I’d been meaning to read some non-fiction about North Korea. I have one book on Kindle and there are others but this one struck my fancy through recommendations. And it was the right call. This one rocks.
As much as I enjoy a Battle Cry of Freedom-esque long history tome, I prefer something slimmer to give me an entry level view on a subject. That’s Anna Fifield’s work right here. She does a great job of pulling back the curtain to the Hermit Kingdom and its rulers, separating fact from fiction and giving the reader at least some understanding of what actually goes on in North Korea and where the country is heading under Kim Jong Un.
The history stuff is covered with just the right amount of detail to give me passing knowledge on how the state of North Korea came to be, particularly under Kim Il Sung. But more than that, it gave as accurate and honest of an accounting as to how the royal family (of a socialist paradise) actually functions. There’s no sensationalism, in part because there is no need but also because it gets away from the truth. There’s no way to know who exactly Kim Jong Un is but reading this helped me understand what molded him and what that might mean for the future.

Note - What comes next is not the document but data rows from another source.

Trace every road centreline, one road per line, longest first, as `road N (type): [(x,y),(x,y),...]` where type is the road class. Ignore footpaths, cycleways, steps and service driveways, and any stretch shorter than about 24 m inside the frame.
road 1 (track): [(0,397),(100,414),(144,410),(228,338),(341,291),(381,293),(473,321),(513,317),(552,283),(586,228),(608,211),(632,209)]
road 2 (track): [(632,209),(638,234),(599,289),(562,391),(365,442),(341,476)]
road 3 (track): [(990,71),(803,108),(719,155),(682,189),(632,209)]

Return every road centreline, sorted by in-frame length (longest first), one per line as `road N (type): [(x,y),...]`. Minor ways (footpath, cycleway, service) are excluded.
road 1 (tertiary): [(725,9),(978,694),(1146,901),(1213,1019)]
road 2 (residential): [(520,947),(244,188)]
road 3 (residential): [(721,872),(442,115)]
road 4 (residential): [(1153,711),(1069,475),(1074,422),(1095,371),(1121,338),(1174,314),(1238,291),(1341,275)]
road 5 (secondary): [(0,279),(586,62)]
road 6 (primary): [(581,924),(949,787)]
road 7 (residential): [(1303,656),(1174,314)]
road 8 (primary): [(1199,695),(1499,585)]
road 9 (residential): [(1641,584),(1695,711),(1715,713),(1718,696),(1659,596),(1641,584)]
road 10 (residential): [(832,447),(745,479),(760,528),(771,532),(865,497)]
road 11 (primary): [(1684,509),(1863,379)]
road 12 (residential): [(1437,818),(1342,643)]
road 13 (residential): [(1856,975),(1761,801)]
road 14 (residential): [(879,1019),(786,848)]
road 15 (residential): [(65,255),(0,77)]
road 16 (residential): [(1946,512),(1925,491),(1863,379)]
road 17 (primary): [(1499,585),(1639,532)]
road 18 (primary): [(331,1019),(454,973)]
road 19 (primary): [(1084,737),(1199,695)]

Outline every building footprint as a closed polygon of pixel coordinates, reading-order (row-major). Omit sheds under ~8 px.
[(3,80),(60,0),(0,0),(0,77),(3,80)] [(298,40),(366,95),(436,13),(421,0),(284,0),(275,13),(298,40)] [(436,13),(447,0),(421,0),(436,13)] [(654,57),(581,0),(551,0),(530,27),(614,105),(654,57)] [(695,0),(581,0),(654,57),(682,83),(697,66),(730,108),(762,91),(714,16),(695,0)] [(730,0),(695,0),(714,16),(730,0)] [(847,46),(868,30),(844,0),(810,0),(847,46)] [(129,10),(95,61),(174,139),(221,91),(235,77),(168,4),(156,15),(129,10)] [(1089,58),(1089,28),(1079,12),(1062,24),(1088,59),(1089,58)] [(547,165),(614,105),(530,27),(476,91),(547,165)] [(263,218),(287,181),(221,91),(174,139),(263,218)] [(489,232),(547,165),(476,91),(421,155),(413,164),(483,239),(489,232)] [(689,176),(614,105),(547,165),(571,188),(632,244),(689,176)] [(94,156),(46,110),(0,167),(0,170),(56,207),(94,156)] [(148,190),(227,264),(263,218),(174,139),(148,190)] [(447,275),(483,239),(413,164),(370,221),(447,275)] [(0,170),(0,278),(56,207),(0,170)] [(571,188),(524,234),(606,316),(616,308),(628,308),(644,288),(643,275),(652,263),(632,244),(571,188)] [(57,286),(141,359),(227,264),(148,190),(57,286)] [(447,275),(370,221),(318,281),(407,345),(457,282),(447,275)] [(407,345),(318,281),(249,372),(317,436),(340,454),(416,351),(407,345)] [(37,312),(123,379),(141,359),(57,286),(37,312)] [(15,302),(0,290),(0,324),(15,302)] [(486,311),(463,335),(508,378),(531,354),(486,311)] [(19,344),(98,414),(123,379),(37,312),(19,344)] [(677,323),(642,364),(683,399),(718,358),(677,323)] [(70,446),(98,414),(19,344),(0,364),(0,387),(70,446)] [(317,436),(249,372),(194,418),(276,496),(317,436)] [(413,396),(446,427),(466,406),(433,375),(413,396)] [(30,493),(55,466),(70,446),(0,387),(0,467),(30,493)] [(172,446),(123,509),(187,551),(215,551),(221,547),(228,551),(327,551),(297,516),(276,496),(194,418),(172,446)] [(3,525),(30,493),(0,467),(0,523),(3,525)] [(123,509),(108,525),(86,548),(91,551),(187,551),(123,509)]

Also, I really appreciate Fifield leaning on a thesis I’ve read from other North Korean experts…Kim Jong Un doesn’t want to destroy the world. He’s accumulating nuclear weapons so he’s not deposed by the US or China or South Korea. The fear of replacement is what seems to drive him and his predecessors to be antagonistic towards western powers and frenemy China.
That’s not to say Fifield is defending him. There are human rights abuses on practically every other page. But it does mean that the reader has a better understanding of how North Korea actually works. All in a concisely written, readable account that I would recommend to anyone.